Conforme Juliana, essa tutela tem força, apesar de o artigo incorporado ao Código Penal (215-A) não especificar as condutas entendidas como “ato libidinoso com o objetivo de satisfazer a própria lascívia ou a de terceiro”. Segundo ela, “a leitura da lei é genérica, como é característico do direito penal, mas tecnicamente não há erro” por abranger “todos os casos que não são estupros”.
A especialista, entretanto, chama a atenção para as zonas cinzentas que cercam por vezes os episódios de importunação sexual, que têm de ser analisados com critério para não gerar equívocos. Logo que a lei foi sancionada, alguns juristas consideraram complicado definir o que é um “ato libidinoso”. Uma dessas zonas cinzentas envolve, por exemplo o tradicional beijo roubado, que alguns tendem a considerar ato sem maior importância e até “parte da festa”. Pois bem, esse gesto cantado em verso e prosa agora é crime de importunação. Já o beijo à força ou qualquer outro ato consumado mediante violência ou grave ameaça, para impedir a vítima de se defender ou fugir, é crime de estupro — independentemente de haver penetração, segundo Juliana.

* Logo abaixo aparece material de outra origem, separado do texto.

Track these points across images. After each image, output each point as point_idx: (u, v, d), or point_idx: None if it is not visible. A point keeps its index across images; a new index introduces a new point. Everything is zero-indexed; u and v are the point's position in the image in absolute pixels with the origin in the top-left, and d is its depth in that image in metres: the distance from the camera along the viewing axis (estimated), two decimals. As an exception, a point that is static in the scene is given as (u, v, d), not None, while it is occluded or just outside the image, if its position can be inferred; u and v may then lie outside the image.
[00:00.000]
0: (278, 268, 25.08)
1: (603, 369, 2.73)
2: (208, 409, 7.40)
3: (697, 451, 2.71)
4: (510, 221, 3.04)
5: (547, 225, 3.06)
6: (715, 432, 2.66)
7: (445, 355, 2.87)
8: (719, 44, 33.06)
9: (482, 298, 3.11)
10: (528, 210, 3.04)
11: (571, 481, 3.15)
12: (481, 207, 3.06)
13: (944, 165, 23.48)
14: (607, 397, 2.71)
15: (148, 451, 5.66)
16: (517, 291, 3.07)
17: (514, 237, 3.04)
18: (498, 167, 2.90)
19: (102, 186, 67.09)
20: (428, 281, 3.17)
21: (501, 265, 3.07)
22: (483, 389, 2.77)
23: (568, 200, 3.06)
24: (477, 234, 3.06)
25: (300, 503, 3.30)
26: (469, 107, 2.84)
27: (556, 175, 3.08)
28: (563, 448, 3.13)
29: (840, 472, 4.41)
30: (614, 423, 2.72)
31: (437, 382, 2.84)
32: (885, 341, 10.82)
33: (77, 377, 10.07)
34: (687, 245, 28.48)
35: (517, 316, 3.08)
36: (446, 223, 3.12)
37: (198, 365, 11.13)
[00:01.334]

O uso da força determinou o indiciamento por estupro do mesmo homem que a Justiça havia libertado por ejacular na passageira. Numa transgressão muito semelhante, uma semana depois, ele tentou impedir a vítima de escapar, o que agravou a importunação.

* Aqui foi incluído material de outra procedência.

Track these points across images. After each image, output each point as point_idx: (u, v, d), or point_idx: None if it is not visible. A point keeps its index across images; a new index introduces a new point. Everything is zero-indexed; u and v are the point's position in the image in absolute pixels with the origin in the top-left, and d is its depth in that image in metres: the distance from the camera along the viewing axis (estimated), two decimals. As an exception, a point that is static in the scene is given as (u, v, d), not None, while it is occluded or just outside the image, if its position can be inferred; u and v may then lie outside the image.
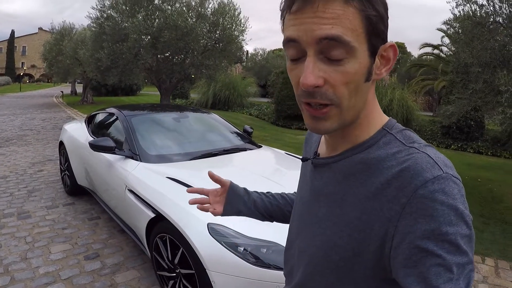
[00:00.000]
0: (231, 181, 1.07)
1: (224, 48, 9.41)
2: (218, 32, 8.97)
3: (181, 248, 2.31)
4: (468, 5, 4.69)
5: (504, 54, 4.34)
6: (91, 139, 4.09)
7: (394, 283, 0.63)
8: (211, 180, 1.06)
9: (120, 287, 2.87)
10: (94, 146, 3.22)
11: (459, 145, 10.40)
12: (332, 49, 0.58)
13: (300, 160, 0.92)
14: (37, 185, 5.15)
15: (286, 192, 1.12)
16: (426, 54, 18.21)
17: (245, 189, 1.09)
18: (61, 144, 4.90)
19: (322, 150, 0.82)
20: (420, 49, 18.22)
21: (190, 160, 3.25)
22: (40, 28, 68.67)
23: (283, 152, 3.95)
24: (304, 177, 0.87)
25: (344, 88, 0.61)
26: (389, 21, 0.65)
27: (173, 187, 2.66)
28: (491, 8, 4.52)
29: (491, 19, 4.56)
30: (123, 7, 8.34)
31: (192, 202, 1.06)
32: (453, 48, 15.17)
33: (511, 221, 4.43)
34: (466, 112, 7.68)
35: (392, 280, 0.63)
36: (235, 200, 1.05)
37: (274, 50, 33.27)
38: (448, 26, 6.89)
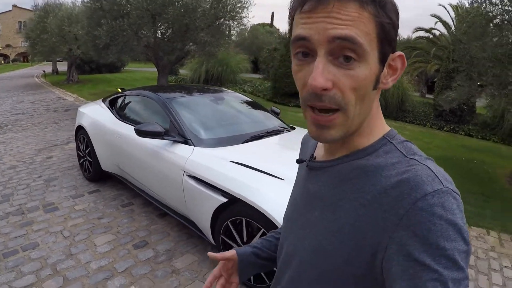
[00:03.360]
0: (236, 252, 0.99)
1: (229, 25, 9.28)
2: (220, 8, 8.70)
3: (262, 229, 2.36)
4: (483, 4, 4.99)
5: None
6: (121, 123, 3.95)
7: None
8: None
9: (183, 272, 2.83)
10: (141, 132, 3.09)
11: (451, 127, 10.84)
12: (344, 51, 0.57)
13: None
14: (52, 173, 4.92)
15: None
16: (421, 38, 18.44)
17: (253, 251, 1.01)
18: (80, 129, 4.67)
19: (319, 153, 0.80)
20: (413, 32, 18.54)
21: (243, 143, 3.19)
22: (14, 5, 63.19)
23: None
24: (298, 180, 0.86)
25: (352, 93, 0.60)
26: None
27: (243, 172, 2.63)
28: (501, 7, 4.80)
29: (501, 18, 4.89)
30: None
31: None
32: (446, 34, 15.59)
33: (508, 200, 4.95)
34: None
35: None
36: (248, 269, 1.01)
37: (259, 24, 32.46)
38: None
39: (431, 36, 17.50)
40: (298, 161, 0.87)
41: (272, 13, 36.69)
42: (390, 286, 0.58)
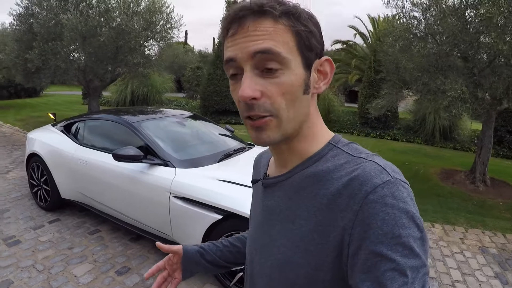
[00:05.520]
0: (183, 247, 1.05)
1: (160, 46, 9.34)
2: (150, 29, 8.74)
3: None
4: (408, 19, 5.64)
5: (439, 62, 5.28)
6: (85, 149, 3.87)
7: None
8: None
9: (176, 294, 2.84)
10: (119, 156, 3.09)
11: (377, 133, 11.71)
12: (266, 62, 0.62)
13: None
14: (1, 205, 4.57)
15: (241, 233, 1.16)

Em novembro de 2018, dois meses depois de sancionada a Lei 13.718, um outro homem ejaculou ao se encostar em uma mulher no metrô de São Paulo. Ele foi condenado, por importunação, a três anos de reclusão.
Os números nacionais da aplicação da lei ainda não estão disponíveis no Conselho Nacional de Justiça, já que o crime foi tipificado muito recentemente. No Distrito Federal, de acordo com a Secretaria de Segurança Pública, foram registrados 53 casos entre setembro e dezembro. No mesmo período, aumentaram em São Paulo os registros de “outras ocorrências contra a dignidade sexual”: de 4,07 casos em média, entre setembro de 2011 e setembro de 2018, para 22 casos em média, entre outubro e dezembro do ano passado. No estado do Rio de Janeiro, o Instituto de Segurança Pública disponibiliza as ocorrências com base na Lei de Contravenções Penais: em 2017 foram registrados 595 casos de importunação ofensiva ao pudor, que hoje poderiam ser classificados como importunação sexual.

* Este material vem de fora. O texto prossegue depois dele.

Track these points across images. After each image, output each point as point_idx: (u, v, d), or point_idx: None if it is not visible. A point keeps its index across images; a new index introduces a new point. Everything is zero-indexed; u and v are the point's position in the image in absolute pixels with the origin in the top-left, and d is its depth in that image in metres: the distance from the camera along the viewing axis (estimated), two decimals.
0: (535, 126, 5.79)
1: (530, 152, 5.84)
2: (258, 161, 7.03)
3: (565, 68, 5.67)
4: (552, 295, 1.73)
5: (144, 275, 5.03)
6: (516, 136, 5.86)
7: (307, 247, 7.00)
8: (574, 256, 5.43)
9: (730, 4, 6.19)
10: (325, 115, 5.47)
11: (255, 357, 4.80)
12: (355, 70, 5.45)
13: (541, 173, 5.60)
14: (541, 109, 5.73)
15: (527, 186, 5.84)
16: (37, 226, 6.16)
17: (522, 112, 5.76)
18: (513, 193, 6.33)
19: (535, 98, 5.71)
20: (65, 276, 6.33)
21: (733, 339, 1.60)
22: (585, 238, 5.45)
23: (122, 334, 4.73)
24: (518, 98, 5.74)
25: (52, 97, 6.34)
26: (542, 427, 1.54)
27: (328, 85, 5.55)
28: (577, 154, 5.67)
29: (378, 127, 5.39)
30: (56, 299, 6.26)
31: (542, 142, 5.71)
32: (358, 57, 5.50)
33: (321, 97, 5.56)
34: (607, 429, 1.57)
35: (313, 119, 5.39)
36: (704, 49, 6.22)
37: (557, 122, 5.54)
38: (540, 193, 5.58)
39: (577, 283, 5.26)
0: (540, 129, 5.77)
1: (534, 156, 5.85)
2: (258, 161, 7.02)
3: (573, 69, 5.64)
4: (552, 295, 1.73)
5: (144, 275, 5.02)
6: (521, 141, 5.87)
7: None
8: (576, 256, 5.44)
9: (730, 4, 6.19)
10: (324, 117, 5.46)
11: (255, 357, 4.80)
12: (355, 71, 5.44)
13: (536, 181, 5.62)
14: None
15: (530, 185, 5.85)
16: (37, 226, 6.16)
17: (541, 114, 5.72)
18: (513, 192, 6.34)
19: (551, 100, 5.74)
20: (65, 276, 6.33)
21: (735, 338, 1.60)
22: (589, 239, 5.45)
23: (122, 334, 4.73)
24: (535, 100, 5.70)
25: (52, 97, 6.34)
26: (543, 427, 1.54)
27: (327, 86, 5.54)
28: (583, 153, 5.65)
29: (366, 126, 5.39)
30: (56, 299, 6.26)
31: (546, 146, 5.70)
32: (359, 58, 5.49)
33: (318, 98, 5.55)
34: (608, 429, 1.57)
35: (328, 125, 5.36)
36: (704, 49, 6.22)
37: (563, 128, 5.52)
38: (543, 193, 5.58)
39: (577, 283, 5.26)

Estatísticas como essas estão sendo acessadas de maneira exploratória pelo Observatório da Mulher contra a Violência/DataSenado. Assim que os órgãos de segurança e o Poder Judiciário estruturarem os levantamentos sobre a aplicação da Lei 13.718, o observatório fará uma coleta sistemática para oferecer a parlamentares e à sociedade.
Projetos
Uma proposta remanescente da legislatura passada — o PLS 64/2015, do senador Romário (PSB-RJ) — também criminaliza o contato físico para fins libidinosos, bem como a divulgação do ocorrido, punindo-os com prisão e multa. O projeto dispõe, ainda, que os responsáveis pelos serviços de transportes “cuidarão da segurança das passageiras, reservando área privativa e afixando aviso de que o ato constitui crime”. O texto tramita na Comissão de Constituição, Justiça e Cidadania (CCJ) e está à espera de relator.
Recém-chegada ao Parlamento, a senadora Leila Barros (PSB-DF), ex-jogadora de vôlei da seleção brasileira, apresentou no início desta legislatura um projeto (PL 549/2019) que altera o Estatuto do Torcedor (Lei 10.671, de 2003).
A proposta, que aguarda a designação de relator na Comissão de Direitos Humanos e Legislação Participativa (CDH), estabelece que as torcedoras sejam protegidas contra qualquer ação ou omissão baseada em gênero que lhes cause risco de morte, lesão, sofrimento físico, sexual ou psicológico ou dano moral ou patrimonial.
Leila Barros situa as “práticas violentas e assediadoras” no contexto de “histórico machista e paternalista da sociedade brasileira”. Para ela, o efetivo cumprimento da Lei 13.718 está diretamente ligado à divulgação do teor da nova legislação.